[[ DATA SHOWN, beginning ]]
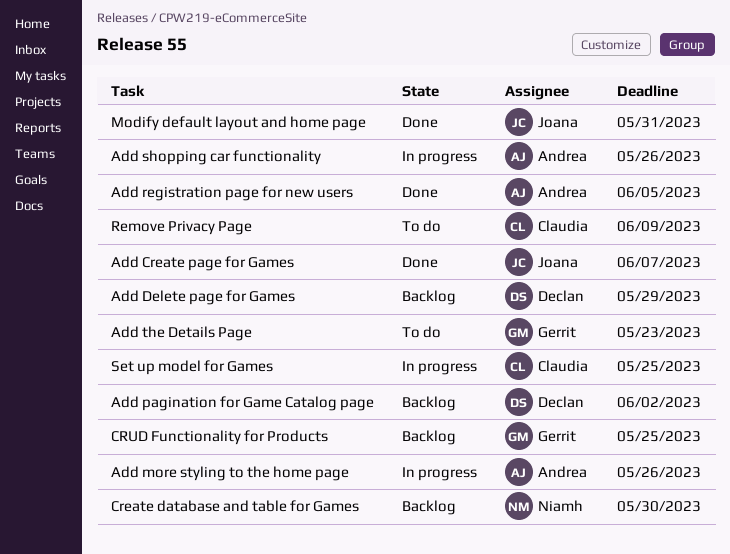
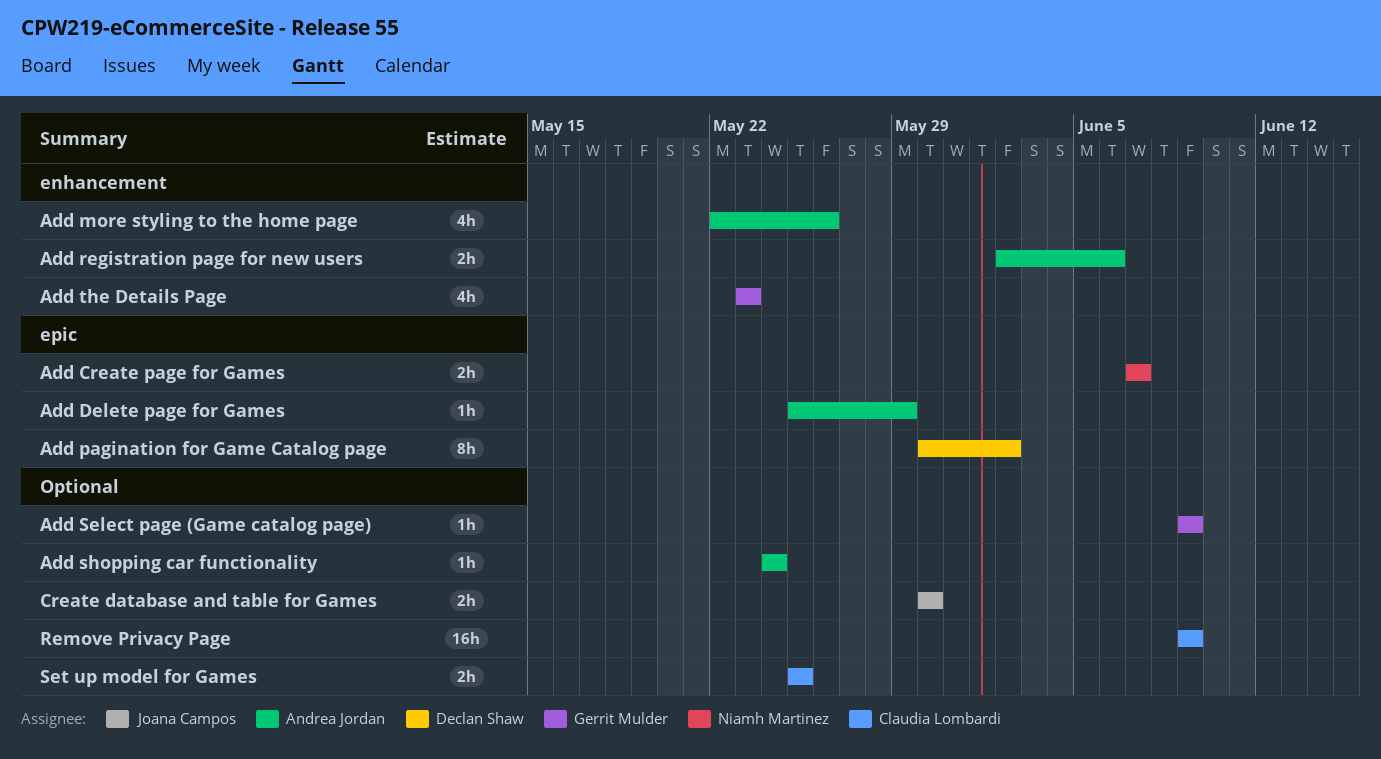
Add Create page for Games, owner: Joana Campos -> Niamh Martinez
Add Delete page for Games, owner: Declan Shaw -> Andrea Jordan
Add registration page for new users, due: Jun 5 -> Jun 6
Add Select page (Game catalog page): none -> present
Add shopping car functionality, due: May 26 -> May 24
Create database and table for Games, owner: Niamh Martinez -> Joana Campos
CRUD Functionality for Products: present -> none
Modify default layout and home page: present -> none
[[ DATA SHOWN, end ]]
▶ **TASK GOAL**
The records are to be returned word for word, without any of their pictures.

▶ **SOLVED PROBLEM**
Add Create page for Games, owner: Joana Campos -> Niamh Martinez
Add Delete page for Games, owner: Declan Shaw -> Andrea Jordan
Add registration page for new users, due: Jun 5 -> Jun 6
Add Select page (Game catalog page): none -> present
Add shopping car functionality, due: May 26 -> May 24
Create database and table for Games, owner: Niamh Martinez -> Joana Campos
CRUD Functionality for Products: present -> none
Modify default layout and home page: present -> none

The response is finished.